## Aim of the task
Carry on the QEMU patch review below from its last line, picking up the diff with the body of mcs_mutex_unlock.

## Text to read
Re: [Qemu-devel] [PATCH 08/11] test-aio-multithread: add performance comparison with thread-based mutexes

Fam Zheng Thu, 28 Apr 2016 23:53:49 -0700

On Fri, 04/15 13:32, Paolo Bonzini wrote:
> Add two implementations of the same benchmark as the previous patch,
> but using pthreads.  One uses a normal QemuMutex, the other is Linux
> only and implements a fair mutex based on MCS locks and futexes.
> This shows that the slower performance of the 5-thread case is due to
> the fairness of CoMutex, rather than to coroutines.  If fairness does
> not matter, as is the case with two threads, CoMutex can actually be
> faster than pthreads.
> 
> Signed-off-by: Paolo Bonzini <pbonz...@redhat.com>
> ---
>  tests/test-aio-multithread.c | 152 
> +++++++++++++++++++++++++++++++++++++++++++
>  1 file changed, 152 insertions(+)
> 
> diff --git a/tests/test-aio-multithread.c b/tests/test-aio-multithread.c
> index 18b3548..d7bc1bf 100644
> --- a/tests/test-aio-multithread.c
> +++ b/tests/test-aio-multithread.c
> @@ -279,6 +279,150 @@ static void test_multi_co_mutex_2_30(void)
>      test_multi_co_mutex(2, 30);
>  }
>  
> +/* Same test with fair mutexes, for performance comparison.  */
> +
> +#ifdef CONFIG_LINUX
> +#include "qemu/futex.h"


Do we have qemu/futex.h?

> +
> +/* The nodes for the mutex reside in this structure (on which we try to avoid
> + * false sharing).  The head of the mutex is in the "mutex_head" variable.
> + */
> +static struct {
> +    int next, locked;
> +    int padding[14];
> +} nodes[NUM_CONTEXTS] __attribute__((__aligned__(64)));
> +
> +static int mutex_head = -1;
> +
> +static void mcs_mutex_lock(void)
> +{
> +    int prev;
> +
> +    nodes[id].next = -1;
> +    nodes[id].locked = 1;
> +    prev = atomic_xchg(&mutex_head, id);
> +    if (prev != -1) {
> +        atomic_set(&nodes[prev].next, id);
> +        futex_wait(&nodes[id].locked, 1);
> +    }
> +}
> +
> +static void mcs_mutex_unlock(void)

## Records supplied
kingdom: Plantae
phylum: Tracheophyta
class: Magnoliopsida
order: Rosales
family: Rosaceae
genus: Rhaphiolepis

## The answer
> +{
> +    int next;
> +    if (nodes[id].next == -1) {
> +        if (atomic_read(&mutex_head) == id &&
> +            atomic_cmpxchg(&mutex_head, id, -1) == id) {
> +            /* Last item in the list, exit.  */
> +            return;
> +        }
> +        while (atomic_read(&nodes[id].next) == -1) {
> +            /* Spin... */
> +        }
> +    }
> +
> +    /* Wake up the next in line.  */
> +    next = nodes[id].next;
> +    nodes[next].locked = 0;
> +    futex_wake(&nodes[next].locked, 1);
> +}
> +
> +static void test_multi_fair_mutex_entry(void *opaque)
> +{
> +    while (!atomic_mb_read(&now_stopping)) {
> +        mcs_mutex_lock();
> +        counter++;
> +        mcs_mutex_unlock();
> +        atomic_inc(&atomic_counter);
> +    }
> +
> +}
> +
> +static void test_multi_fair_mutex(int threads, int seconds)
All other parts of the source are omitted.